Il peut être également un conseiller ou un moyen détourné pour réfléchir ou affirmer ses positions sans s’engager : « Et que dirait-il si on lui demandait son avis ? ». Par ailleurs son intervention peut avoir pour effet d’attirer l’attention de l’enfant sur la communication et sur la manière de s’exprimer.
Cette pratique a pour but également de structurer et d’étayer le langage.
Attirante pour les enfants et plaisante pour l’enseignant, elle ne doit être ni trop petite ni trop encombrante. Sa proximité avec le corps du manipulateur facilitera l’animation (marionnette à gaine ou marotte, éviter les marionnettes à fils). Il y a des avantages à ce qu’elle puisse attraper des objets.
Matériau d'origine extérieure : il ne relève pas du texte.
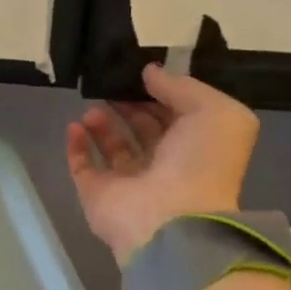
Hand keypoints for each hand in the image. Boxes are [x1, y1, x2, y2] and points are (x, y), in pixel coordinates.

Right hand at [66, 65, 259, 264]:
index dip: (161, 94)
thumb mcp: (215, 112)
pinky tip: (75, 125)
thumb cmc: (199, 163)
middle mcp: (164, 165)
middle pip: (143, 129)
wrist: (169, 216)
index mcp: (196, 147)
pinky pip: (83, 164)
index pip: (176, 115)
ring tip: (94, 108)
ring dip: (102, 123)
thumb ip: (183, 87)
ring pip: (113, 146)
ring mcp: (128, 181)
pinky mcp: (97, 192)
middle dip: (128, 105)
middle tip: (111, 86)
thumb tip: (149, 72)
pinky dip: (76, 144)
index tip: (139, 74)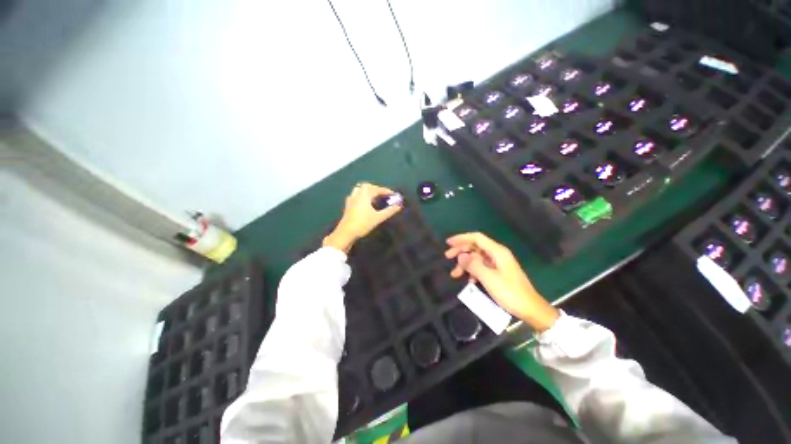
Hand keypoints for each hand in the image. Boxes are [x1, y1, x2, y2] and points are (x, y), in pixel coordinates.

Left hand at [323, 182, 401, 253]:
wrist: (346, 232)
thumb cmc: (363, 224)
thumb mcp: (378, 218)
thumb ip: (389, 211)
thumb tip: (399, 206)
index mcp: (364, 195)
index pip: (377, 189)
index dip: (386, 191)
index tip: (393, 194)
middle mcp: (357, 194)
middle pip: (367, 186)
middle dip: (376, 189)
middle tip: (383, 195)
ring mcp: (351, 199)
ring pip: (360, 189)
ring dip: (368, 191)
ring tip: (374, 198)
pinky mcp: (348, 205)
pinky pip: (355, 195)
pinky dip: (362, 196)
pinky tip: (365, 203)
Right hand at [445, 232, 559, 331]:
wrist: (531, 309)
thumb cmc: (510, 293)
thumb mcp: (489, 279)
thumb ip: (473, 265)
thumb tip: (460, 256)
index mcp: (497, 252)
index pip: (477, 238)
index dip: (461, 238)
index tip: (448, 243)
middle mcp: (497, 254)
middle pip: (475, 247)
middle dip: (461, 251)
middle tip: (447, 257)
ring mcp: (497, 263)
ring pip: (476, 258)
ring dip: (465, 264)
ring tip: (454, 274)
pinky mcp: (497, 272)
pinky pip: (481, 267)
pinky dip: (472, 272)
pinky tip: (469, 281)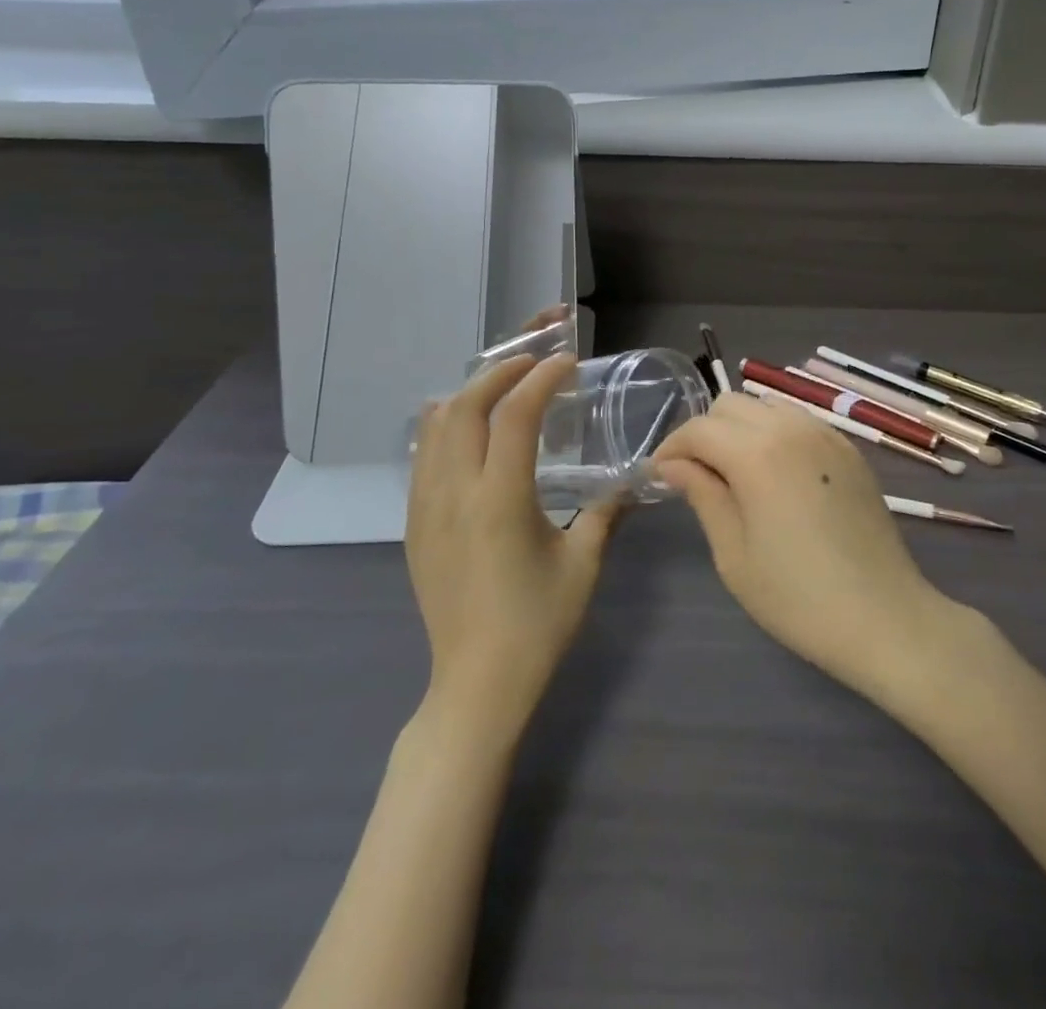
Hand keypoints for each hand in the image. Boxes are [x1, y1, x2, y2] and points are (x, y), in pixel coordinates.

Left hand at [406, 354, 619, 738]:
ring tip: (500, 387)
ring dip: (469, 395)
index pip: (515, 415)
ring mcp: (426, 508)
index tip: (564, 363)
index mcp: (500, 500)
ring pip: (436, 427)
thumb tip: (631, 481)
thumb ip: (606, 512)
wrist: (477, 682)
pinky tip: (465, 429)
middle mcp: (455, 493)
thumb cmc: (538, 623)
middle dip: (499, 373)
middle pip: (466, 407)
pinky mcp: (414, 525)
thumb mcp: (583, 564)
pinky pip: (422, 457)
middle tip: (532, 363)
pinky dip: (444, 427)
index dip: (540, 379)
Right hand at [654, 393, 960, 705]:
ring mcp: (826, 434)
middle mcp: (792, 428)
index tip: (659, 476)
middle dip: (705, 432)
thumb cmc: (798, 597)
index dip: (671, 448)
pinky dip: (775, 432)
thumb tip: (673, 465)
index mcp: (757, 453)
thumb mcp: (733, 554)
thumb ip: (703, 495)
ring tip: (735, 472)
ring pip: (767, 405)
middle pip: (731, 404)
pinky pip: (800, 421)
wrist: (884, 617)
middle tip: (697, 475)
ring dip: (741, 427)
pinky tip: (776, 474)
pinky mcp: (849, 449)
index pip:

La manipulation en classe se fait à vue. Les enfants font la synthèse entre le corps, l’expression, le visage, la voix du manipulateur et l’action, le physique, les messages de la marionnette. Dans ce type de langage complexe, le regard des enfants effectue un va-et-vient entre marionnette et enseignant. Ils cherchent sur l’un ou sur l’autre ce qu’il leur est nécessaire pour comprendre, s’amuser, se rassurer. Certains, parmi les plus jeunes, ont besoin d’un peu de temps pour intégrer le contexte de cette nouvelle communication. Dans ce type de pratiques, la recherche d’une manipulation au plus près de la réalité n’est pas nécessaire. Nous sommes bien au-delà.
Le manipulateur aura pourtant avantage à transformer sa voix quand il fait parler son personnage. Ainsi les enfants identifieront mieux le locuteur. On cherchera une voix de personnage très simple à produire en jouant avec les paramètres suivants : la hauteur (grave, aigu) ; la vitesse (pas trop rapide pour les classes de petite section) ; les accents (nationaux, régionaux, classe sociale) ; les états (fatigue, nervosité, timidité…) ; des particularités « anatomo-physiologiques » (voix nasale, avec un Chamallow dans la bouche, léger zézaiement…) ; les voix de bouffons ou des stéréotypes de personnages (sorcière, ours, ogre…).
Le manipulateur doit prendre le temps de trouver sa tonalité et sa couleur de personnage. Les enfants sont nettement plus sensibles à la présence physique de la marionnette qu’à sa voix (cela a été vérifié en changeant de manipulateur pour un même personnage). Le plus important reste de croire en elle, d’être sincère et de lui transmettre son énergie en étant dans son regard.
En petite section, son arrivée peut être très ritualisée : elle se réveille sur une musique ou une comptine spécifique. Elle sort de sa maison. On peut également utiliser des jeux de réveil basés sur la voix, la respiration ou des rythmes corporels.
La marionnette s’adresse aux enfants. Elle raconte une histoire, présente une comptine, une poésie, chante, danse, anime des jeux, propose des sujets de discussion…
L’enseignant s’adresse aux enfants à propos de la marionnette présente mais non animée ou absente.
- On peut anticiper sur le déroulement de la séance et préparer son arrivée avec les enfants : « Que va-t-on lui demander ? Que s’est-il passé la dernière fois ? ».
- On lui fait effectuer une action ou on lui fait vivre un événement : elle va manger, se laver, faire du collage, se déguiser et toutes autres actions quotidiennes de la maison, de la classe… On lui prépare son anniversaire… Lors de ces séances, l’accent sera mis sur le travail lexical.
- On cherche à l’aider, à lui expliquer quelque chose ou à résoudre un problème qu’elle pose : elle part en voyage à la mer, les enfants doivent préparer sa valise. Un personnage de sorcière a cassé son balai, il faut le lui réparer…
Deux marionnettes en interaction se parlent, se disputent, posent un problème (lié au partage…). L’une d’entre elles peut prendre à partie les enfants. Ce type d’animation favorise le dialogue, les jeux de mots, quiproquos et malentendus.
L’enseignant peut utiliser des marionnettes pour raconter des histoires ou pour représenter différemment un récit déjà connu (tiré d’un album) dans le souci d’une meilleure compréhension.
La marionnette de classe, en dehors des périodes d’animation, pourra être rangée dans un lieu spécifique qui permettra ou non aux enfants de jouer avec elle.